Another characterized type of anxiety is Social Anxiety Disorder . This is an oftentimes debilitating condition referred to as profound fear of evaluation in social and/or performance scenarios. SAD is strongly related to tremendous distress together with functional impairment concerning the work and social sphere.7 SAD patients have a significant propensity to focus on internal and external cues during the period of social situations. Types of internal cues include self-image and negative thinking, whereas external cues may include individuals' facial expressions.8

It has been found that mindfulness meditation training, when conducted as Mindfulness-Based Stress Reduction , can lessen anxiety symptoms in individuals with GAD.5 MBSR includes multiple kinds of mindfulness practice, such as formal and informal meditation practices, and hatha yoga.8 Importantly, research has shown that formal meditative training is not necessary when a person has higher trait mindfulness.
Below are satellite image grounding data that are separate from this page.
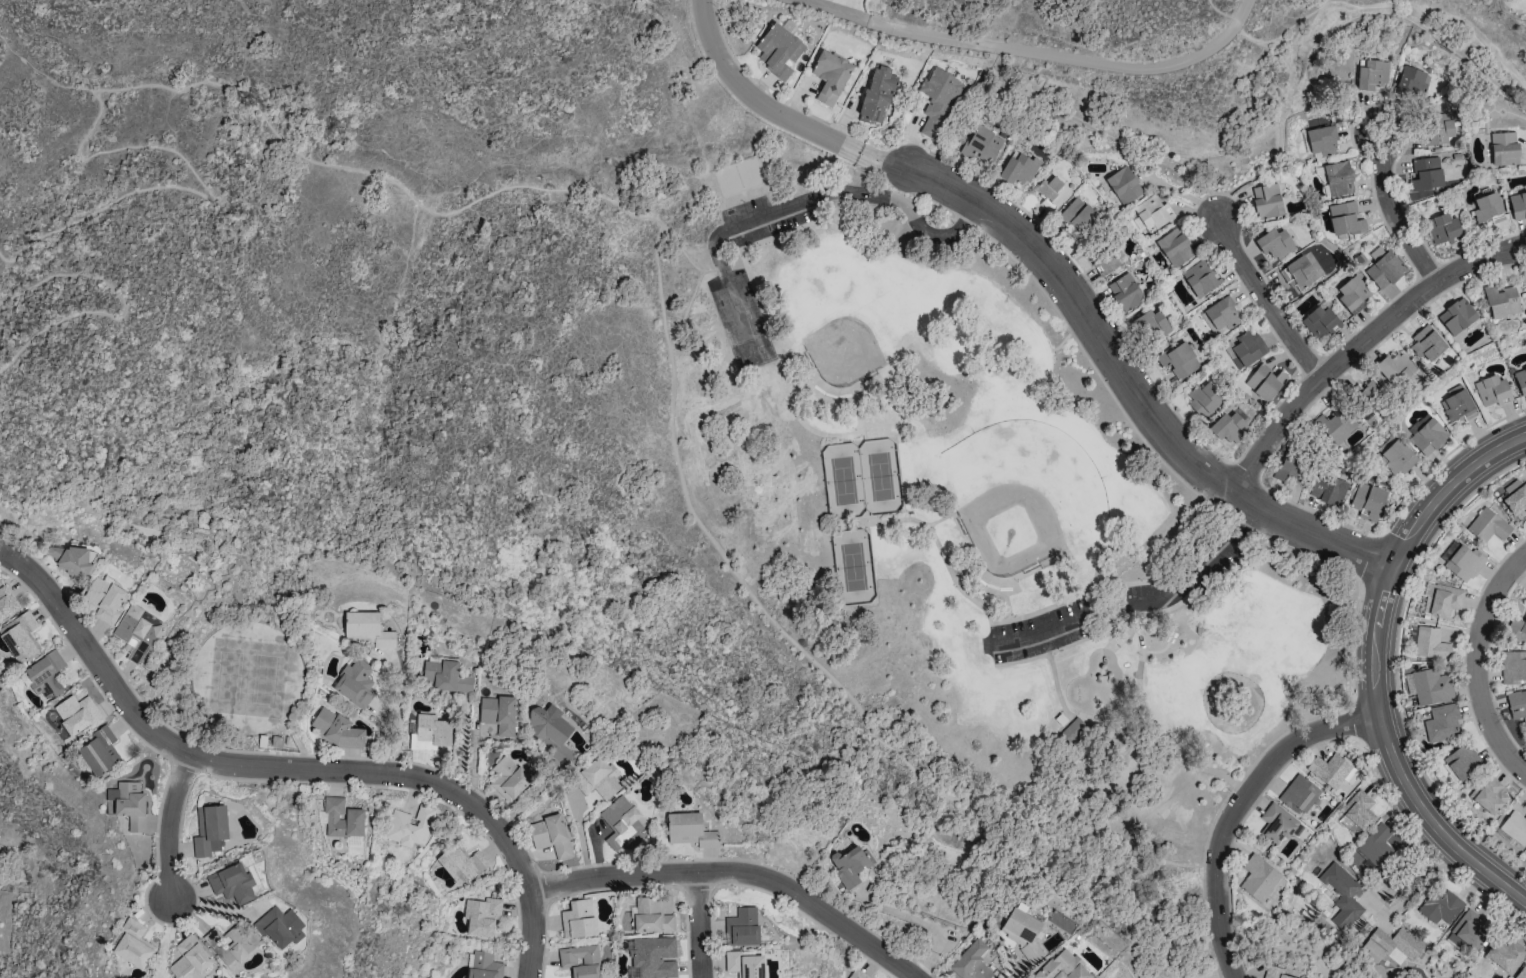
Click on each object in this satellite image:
building: (780, 50)
road: (1037, 53)
building: (1372, 74)
road: (40, 76)
building: (831, 76)
road: (1287, 77)
building: (1412, 81)
road: (172, 92)
building: (878, 95)
road: (757, 99)
building: (939, 101)
building: (1438, 129)
building: (1322, 142)
building: (982, 144)
building: (1505, 148)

Mindfulness may reduce patients' chance of developing depression and anxiety disorders.1 Furthermore, MBSR may provide help with mitigating avoidance while increasing attentional allocation in patients with SAD. This is further evidenced by a correlation between reduced SAD symptoms and increased neuronal response in brain regions related to visual attention.8 Additionally, individuals who learned MM have been discovered to cope better over the course of a laboratory stress challenge, allowing for the chance that mindfulness could instill a little bit of potential to deal with stressful psychological challenges.5

A common misconception exists regarding MM. It ought to be clear that MM isn't an action of prayer or worship. Rather, MM is taught apart and independently in the originating cultural and spiritual traditions that it began.1 Additionally, understanding important differences between MM and other alike modalities, in addition to understanding what MM is and just what it's not, is essential to appreciating its value. MM is distinct and various from relaxation. Although meditative practice can induce a comprehensive group of beneficial physiological changes, such as lowered heart, metabolic, and breathing rate, MM and it is true practice produces an energetic and intentional state of awareness. Although a relaxing state can be a consequence of MM, its purpose is not to provide that calming effect. Rather, MM instructs its participants to mitigate prolonged reactivity to negative stimuli.1

Closing Comment

My great-grandmother had it right: “Mind! Mind!” Mindfulness is indeed the easiest method to improve every aspect of our way of life, from dealing with anxiety to finding possible ways to stay healthy. It's a remarkably effective practice for both mind and body that can be used by all.